Осенью Рильке получил известие, что всё, чем он владел в Париже, в том числе дорогие ему памятные вещи и не поддающиеся восстановлению рукописи, были проданы с аукциона. Воспринял он это, хотя и с большой печалью, однако не потеряв самообладания. Но почти одновременно с этим ему доставило радость неожиданное письмо от Марты, которое ему захотелось переписать для меня: «Какая это все же сокровеннейшая и истинейшая удача моего сердца, что я нашел и узнал этого ребенка».

Рильке пытался заставить себя продолжить свои труды. Присутствие Касснера было для него благом: «Собственно, я никогда еще не видел его таким озаренным свойственным ему большим огнем; который ужасен, но именно потому изумительным образом созидателен!»

Он рассказывал мне о лекциях одного человека, живущего обычно весьма уединенно, – об Альфреде Шулере, выступавшем перед небольшой аудиторией, доклады которого весьма занимали Рильке: «Представьте себе человека с интуитивным постижением древнего императорского Рима, дающего свое истолкование мира, где мертвые явлены в качестве подлинно существующих, царство мертвых – в качестве уникального, неслыханного бытия, а наш краткий срок жизни – как разновидность изъятия, паузы изо всего этого. И всё подкреплено безмерной начитанностью и таким запасом внутренней убежденности и пережитости, что кажется, будто само мифологическое сознание тех незапамятных времен устремляется, растворяясь, в это русло, продолжая нести в своем громадном течении нрав и своенравие этого чудаковатого оригинала…»

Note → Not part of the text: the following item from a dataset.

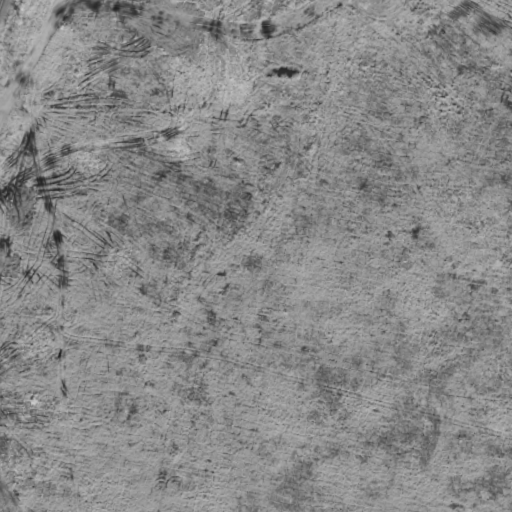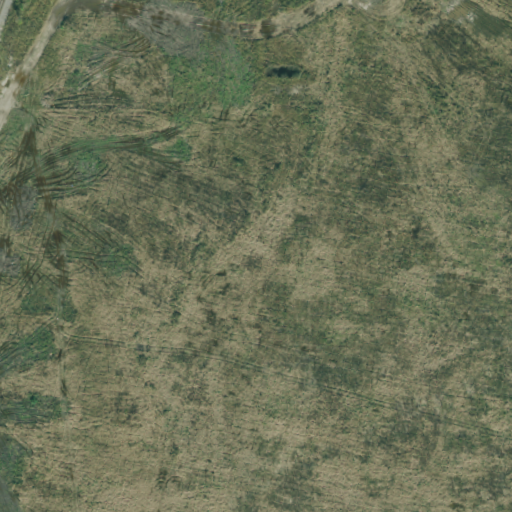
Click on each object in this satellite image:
railway: (1, 3)
road: (1, 90)
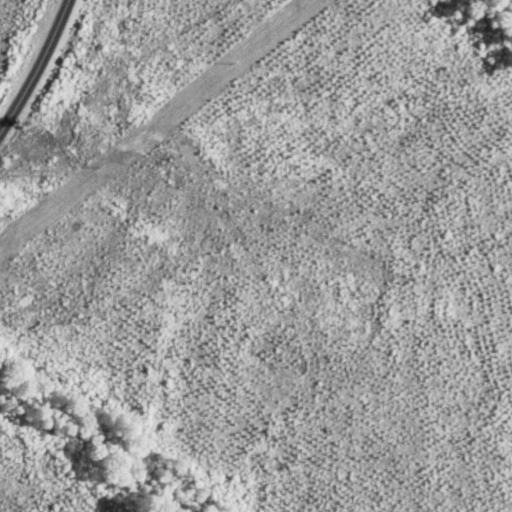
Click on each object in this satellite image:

Тут Рильке показалось, что наконец-то он сможет послушаться «Незнакомку», как вдруг к нашему всеобщему изумлению его надумали призвать в армию. В одном из его писем тех дней, еще до того как он получил окончательный приказ, прозвучало глубокое чувство своего предназначения: «И вот я жажду, чтобы Бог даровал мне, насколько это возможно, заняться моей работой, особенно сейчас, когда я снова почувствовал ее вкус на своих губах, и в этом меня не упрекнет никто из тех, кто знает, в каких я с этой работой отношениях, кто понимает, что только в ней вся моя сила и величие, а вне ее – нет во мне мо́ченьки».

Однако неожиданный приказ пришел и потребовал его в Вену, куда он прибыл в декабре, остановившись у нас. Вот что я занесла тогда в дневник: «Рильке прибыл сегодня после обеда; это решительнейше невозможно, чтобы при его столь критически слабом здоровье он был призван в армию. Я задействую всех моих и его верных». Однако сделать это было нелегко, и я дрожала за эту драгоценную жизнь; он сильно страдал все эти несколько месяцев от неуверенности и от напряжения, пока после многих трудностей его не зачисли в военный архив. Нам казалось, что там он будет достаточно защищен. Однако он неописуемо скучал, кроме того в нем нарастало глубокое беспокойство. Ускользать из той мрачной монотонной атмосферы он мог лишь изредка. И все же ему удавалось немного передохнуть, когда по вечерам он приходил к нам или к кому-нибудь из преданных друзей, которые неизменно старались помочь ему набраться сил.

Что в нем тогда происходило и насколько глубоко был он растерян, дают понять стихи, вписанные им в мою маленькую книжицу: «Вот она – смерть…» (Сейчас они находятся в «Стихотворениях из наследия»). Он поведал мне, как они возникли. Как всегда в одиночестве он как-то гулял по мюнхенскому парку. Внезапно ему показалось, что он видит перед своими глазами ладонь, на тыльной стороне которой стояла чашка. Он видел ее совершенно отчетливо; стихи, что он ту же записал, родились сами собой. – Он не вполне понимал, что же из них может последовать, и отправился домой, все еще не понимая смысла этого начала. Дописывал он стихотворение как во сне и дописав – понял. И внезапно пришли последние строчки, в решительнейшем противоречии с предшествующими:

О звездопад,с моста внезапно мне открывший бездны высь.Мне не забыть тебя! Остановись!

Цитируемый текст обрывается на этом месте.